Insbesondere mit der Mitgliedschaft Assanges haben offenbar an der deutschen Basis einige ein Problem. Ein Mitglied des Berliner DSC sagt der Jungle World: »Ich finde ihn wegen seines ungeklärten Verhältnisses zur russischen Regierung und der gegen ihn erhobenen Vergewaltigunsgvorwürfe politisch untragbar.« Assange stehe aber in den Augen vieler Mitglieder für den »Transparenzgedanken«, der neben einer ­antinationalstaatlichen und kapitalismuskritischen Ausrichtung bei der Gründung von DiEM25 prägend gewesen sei.
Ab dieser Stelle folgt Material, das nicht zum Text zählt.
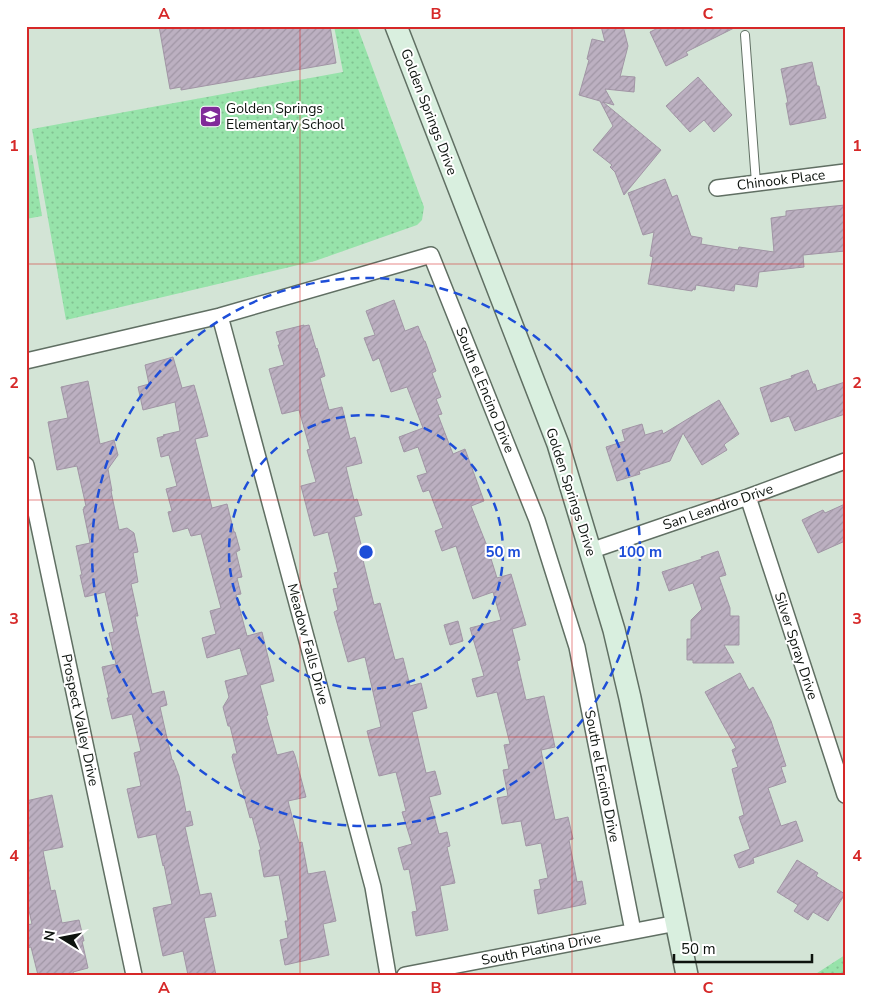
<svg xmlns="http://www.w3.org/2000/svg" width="871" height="1001" viewBox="0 0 871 1001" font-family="'Nunito Sans',sans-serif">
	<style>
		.grass { fill: url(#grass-dots) }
		.building { fill: url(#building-hatch); stroke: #a195a5 }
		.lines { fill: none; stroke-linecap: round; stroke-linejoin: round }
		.lane-casing { stroke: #606f63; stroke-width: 10 }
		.street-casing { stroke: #606f63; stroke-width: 18 }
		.secondary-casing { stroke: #606f63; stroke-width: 24 }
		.lane { stroke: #fff; stroke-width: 8 }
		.street { stroke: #fff; stroke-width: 15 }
		.secondary { stroke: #d9efdf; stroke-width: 21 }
		.grid { fill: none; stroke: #d62828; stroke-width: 1; stroke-opacity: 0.55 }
		.ring { fill: none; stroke: #1d4ed8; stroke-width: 2.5; stroke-dasharray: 9 6 }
		.labels { text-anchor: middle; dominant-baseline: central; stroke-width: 4; stroke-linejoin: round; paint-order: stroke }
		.poi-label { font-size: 14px; fill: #0d130e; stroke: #fff; text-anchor: start }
		.street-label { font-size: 14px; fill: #0d130e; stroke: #fff }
		.centre { fill: #1d4ed8; stroke: #fff; stroke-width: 2.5 }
		.ring-label { font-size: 15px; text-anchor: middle; font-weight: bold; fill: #1d4ed8; stroke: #fff; stroke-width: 4; stroke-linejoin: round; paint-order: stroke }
		.neatline { fill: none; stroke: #d62828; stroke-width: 2 }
		.grid-label { font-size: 16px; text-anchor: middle; font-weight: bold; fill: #d62828 }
	</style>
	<defs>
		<pattern id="grass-dots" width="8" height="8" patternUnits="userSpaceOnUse" patternTransform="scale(1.25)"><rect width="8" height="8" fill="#97e3aa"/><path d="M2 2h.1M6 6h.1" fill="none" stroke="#81c291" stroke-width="1.8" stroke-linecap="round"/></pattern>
		<pattern id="building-hatch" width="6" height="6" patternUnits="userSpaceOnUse" patternTransform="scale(1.25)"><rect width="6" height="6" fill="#bcb0c1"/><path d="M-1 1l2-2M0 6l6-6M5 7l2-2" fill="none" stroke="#a096a5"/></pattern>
	</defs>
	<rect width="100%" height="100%" fill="#d3e4d6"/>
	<path class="grass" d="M334,26H357L424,207L422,220L417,225L315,261L66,320L32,129L343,72Z
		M32,155L42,216L26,219V156Z
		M845,955V975H814Z"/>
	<path class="building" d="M159,26H330L336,63L181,90V87L170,89Z
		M601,26H623L628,46L620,77L622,76L635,77L634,92L605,89L614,105L603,102L661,150L624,195L615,172L610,167L612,165L593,150L613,126L600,101L579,95L589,60L587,59L592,39L605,42Z
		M662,26H738L686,52L688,55L666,66L650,32Z
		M812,62L817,86H819L826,118L790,125L786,103H788L781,69Z
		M698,77L732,115L714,132L704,120L690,132L666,106Z
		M665,179L672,197L677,195L691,236L702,238L701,244L738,250L739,247L774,252L771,218L786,216V211L845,205V251L803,255L804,267L759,272L757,287L735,284L734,291L696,285L695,290L693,289L692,291L648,284L653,257L650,256L654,232L643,235L628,193Z
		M394,300L405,331L418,326L424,341H425L436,371L432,373L441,397L436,399L442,414L438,415L453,454L465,449L484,501L471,506L487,546L497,578L511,574L526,625L512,629L520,660L517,661L526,700L544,696L555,747L541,750L555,820L568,817L573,839L569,840L577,882L582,881L586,904L538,914L534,890L541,889L539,880L548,878L541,843L526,846L521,821L502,824L497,798L508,796L503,770L509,769L504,745L510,744L497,692L477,697L472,679L484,676L470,628L501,620L493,592L473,599L456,546L442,551L435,531L443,528L429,490L423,492L417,476L427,473L418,447L404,452L399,437L423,428L407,387L391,392L379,358L373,361L364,338L375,335L366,311Z
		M304,325V326L309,325L316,349L317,348L325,376L320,378L329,410L342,407L350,439L355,437L362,463L346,467L354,500L357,499L362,515L354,517L364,556H362L374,605L380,603L395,660L403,658L410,686L421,683L427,708L412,712L426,773L435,771L441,794L429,797L439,834L447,832L450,846L447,847L455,883L440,886L448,930L416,936L412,912L417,911L409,869L404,870L398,848L412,844L402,812L406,811L396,772L379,776L367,731L381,727L365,657L348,662L334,612L338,610L333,589L338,588L334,573L338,572L328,532L314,536L301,486L316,482L307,450L310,449L299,410L282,414L269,369L284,365L278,345H280L276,332Z
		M173,357L182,388L194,385L202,413L208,436L195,439L212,508L227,504L234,532H235L240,550L236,552L242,577L237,578L241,594L236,595L247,636L262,632L267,653L274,681L260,685L268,715L266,716L277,755L293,751L295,756L306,797L288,801L299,843L302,842L308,874L325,871L336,921L323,924L329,955L285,965L280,940L288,938L285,921H288L279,875L264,877L259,850H261L252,817L250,818L242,789H241L232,757L233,754H237L230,726H228L223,707L229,697L225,681L248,675L240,648L207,658L202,638L216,634L210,611L221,608L201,534L191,536L188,528L173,532L168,512L172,511L166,489L177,486L169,455L161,457L157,438L164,436L163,435L180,431L175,402L143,410L138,387L149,384L145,365Z
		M808,370L813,384H815L817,391L845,382V414L795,431L789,416L771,422L760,388L792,378L791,376Z
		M88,381L100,444L114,440L118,455L108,469L112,491H111L119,530L127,528L134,533L138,552L133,553L138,582L131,584L138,616H135L152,694L164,691L167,705L160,707L172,760H173L179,776L186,812L190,811L193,825L185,827L200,895L211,893L216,916L204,918L216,975H188L183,951L163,956L153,908L172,904L164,865L163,866L156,834L138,838L127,789L141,786L134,753L141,751L132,714L112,719L107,698H109L102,667L116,664L109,633L114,632L105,592L85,597L80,575H82L76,546L90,543L83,509H84V507L86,506L77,466L57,470L48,422L68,418L61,387Z
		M719,400L739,434L726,443L724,445L727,450L702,465L683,433L670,461L639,471L640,474L617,481L606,447L625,441L622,430L642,424L645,435L662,430L663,434Z
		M845,504V541L818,553L802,520L823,510L825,513Z
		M718,551L726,575L719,577L730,608V616H739V645H724L734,663H693V660H687V639H691V620L702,609L693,583L669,591L662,572L702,559L701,557Z
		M458,621L463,641L450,645L444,625Z
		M740,673L749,690L753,687L771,721L786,766L781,767L786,782L768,788L781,826L796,821L803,841L753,858L754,863L739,868L734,855L750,849L739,817L744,815L732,769L738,767L732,750L736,748L705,692Z
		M52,795L63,847L43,851L51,891L55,890L62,923L79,920L84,941H82L88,968L73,972L74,975H38L31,947L26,948V925L32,924L26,897V801Z
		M797,860L818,873L816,876L845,894L828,921L813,912L808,920L794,911L798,905L777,892Z"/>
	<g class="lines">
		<defs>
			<path id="lane" d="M745,35L756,183"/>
			<path id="street" d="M717,188L845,172
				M220,316L373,887L388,975
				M26,361L220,316L431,255L537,520L577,647L633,931
				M26,465L134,975
				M748,497L845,795
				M590,551L748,497L845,461
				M405,975L677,923"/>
			<path id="secondary" d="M396,26L558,444L614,630L630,698L687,975"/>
		</defs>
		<use href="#lane" class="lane-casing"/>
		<use href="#street" class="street-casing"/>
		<use href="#secondary" class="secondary-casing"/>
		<use href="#lane" class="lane"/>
		<use href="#street" class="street"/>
		<use href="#secondary" class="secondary"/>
	</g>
	<path class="grid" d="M300,26V975M572,26V975M26,264H845M26,500H845M26,737H845"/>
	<g class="ring">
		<circle cx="366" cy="552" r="137"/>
		<circle cx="366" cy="552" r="274"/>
	</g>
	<defs>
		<symbol id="school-square" viewBox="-11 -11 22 22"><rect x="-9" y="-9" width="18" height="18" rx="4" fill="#802a99" stroke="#fff"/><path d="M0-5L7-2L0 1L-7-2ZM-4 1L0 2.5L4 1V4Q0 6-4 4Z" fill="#fff"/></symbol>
	</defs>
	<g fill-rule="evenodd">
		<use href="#school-square" x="198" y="104" width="25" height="25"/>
	</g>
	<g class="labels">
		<g class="poi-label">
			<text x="226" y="108">Golden Springs<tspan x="226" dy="16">Elementary School</tspan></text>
		</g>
		<g class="street-label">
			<text transform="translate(429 112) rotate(69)">Golden Springs Drive</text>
			<text transform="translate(781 180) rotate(-7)">Chinook Place</text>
			<text transform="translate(485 390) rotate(68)">South el Encino Drive</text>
			<text transform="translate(571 492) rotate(72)">Golden Springs Drive</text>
			<text transform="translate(718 507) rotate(-19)">San Leandro Drive</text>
			<text transform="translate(308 644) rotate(75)">Meadow Falls Drive</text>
			<text transform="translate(796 646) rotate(72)">Silver Spray Drive</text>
			<text transform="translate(80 720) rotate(78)">Prospect Valley Drive</text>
			<text transform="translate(602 776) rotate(79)">South el Encino Drive</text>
			<text transform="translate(541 949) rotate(-11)">South Platina Drive</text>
		</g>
	</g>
	<circle cx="366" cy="552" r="8" class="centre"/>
	<g class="ring-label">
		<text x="503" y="557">50 m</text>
		<text x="640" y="557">100 m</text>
	</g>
	<rect width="871" height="1001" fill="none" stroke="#ffffff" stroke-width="55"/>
	<g transform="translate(62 938) rotate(280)" stroke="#ffffff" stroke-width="4" paint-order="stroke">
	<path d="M0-4L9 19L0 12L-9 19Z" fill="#0d130e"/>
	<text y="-8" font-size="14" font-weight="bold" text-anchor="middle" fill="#0d130e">N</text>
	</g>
	<path d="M674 954v8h138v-8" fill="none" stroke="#0d130e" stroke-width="2.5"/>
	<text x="681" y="954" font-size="15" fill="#0d130e" stroke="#ffffff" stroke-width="4" paint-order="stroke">50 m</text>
	<rect x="28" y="28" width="816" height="946" class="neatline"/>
	<g class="grid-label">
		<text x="164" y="19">A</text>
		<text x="436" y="19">B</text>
		<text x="708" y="19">C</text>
		<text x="14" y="151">1</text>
		<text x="857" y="151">1</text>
		<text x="14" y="388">2</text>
		<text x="857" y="388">2</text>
		<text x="14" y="624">3</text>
		<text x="857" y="624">3</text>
		<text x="14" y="861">4</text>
		<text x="857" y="861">4</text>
		<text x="164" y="993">A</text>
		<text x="436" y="993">B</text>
		<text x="708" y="993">C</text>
	</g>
</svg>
Besonders starke Kritik an ­Assange gebe es im Leipziger DSC.

Wie groß die Bedeutung Assanges für DiEM25 noch heute ist, zeigt die ­Besetzung der zentralen Paneldiskussion zum Thema »Strukturen der Zukunft« nach Marsilis Workshop. Neben Horvat und Marsili nehmen auch Assanges guatemaltekische Anwältin Renata Avila und die Kölner Theaterregisseurin Angela Richter daran teil. Richter hat zahlreiche Artikel sowie ein Theaterstück über Assange verfasst und ihn häufig in London und Ecuador besucht. Über Assange seien, so Richter, »viele falsche Informationen im Umlauf«. Avila ist ebenfalls Mitglied des CC und stellt sich in Berlin als eine »Arbeitermädchen aus einem fucked-up country« vor, die innerhalb der Orga­nisation dafür sorgen will, »dass es eine wirklich internationale Bewegung ist«, die sich auch gegen die »Fixierung auf die USA« richtet. Die Revolution werde, so Avila, »nicht in Europa stattfinden«.

Passend zu Avilas Wunsch nach einer Orientierung an Vorbildern außerhalb Europas und der USA eröffnete Meral Çiçek das Abschlusspanel mit einer Rede über »demokratischen Konföderalismus in Nordsyrien«. Die gebürtige Kölnerin ist vor ­einigen Jahren nach Erbil im Nordirak ausgewandert. Dort gründete sie eine NGO, das Kurdish Center of Women’s Affairs, deren Direktorin sie nun ist. »Rojava«, sagt sie, »ist ein Modell für Demokratie und Frauenbefreiung im Nahen Osten.« Und nicht nur dort, pflichtet ihr Marsili bei. Rojava habe auch jüngst eine Bewegung basisdemokratischer Stadtteilversammlungen in Neapel inspiriert, die vorbildhaft für DiEM25 sei.

In Neapel wird am 10. März ein Treffen der Partei der Europäischen Linken (EL) stattfinden. Zu diesem Zusammenschluss gehören neben der deutschen Linkspartei auch Syriza, die französische Parti de gauche und die österreichische KPÖ. Im Unterschied zu DiEM25 sei diese Organsiation, so Marsili, »nicht genuin transnational«. Darin bestehe momentan das Alleinstellungsmerkmal seiner Organisation. Von dem Treffen in Neapel erhofft er sich ein klareres Bekenntnis der Mitgliedsparteien zum Verbleib in der Europäischen Union.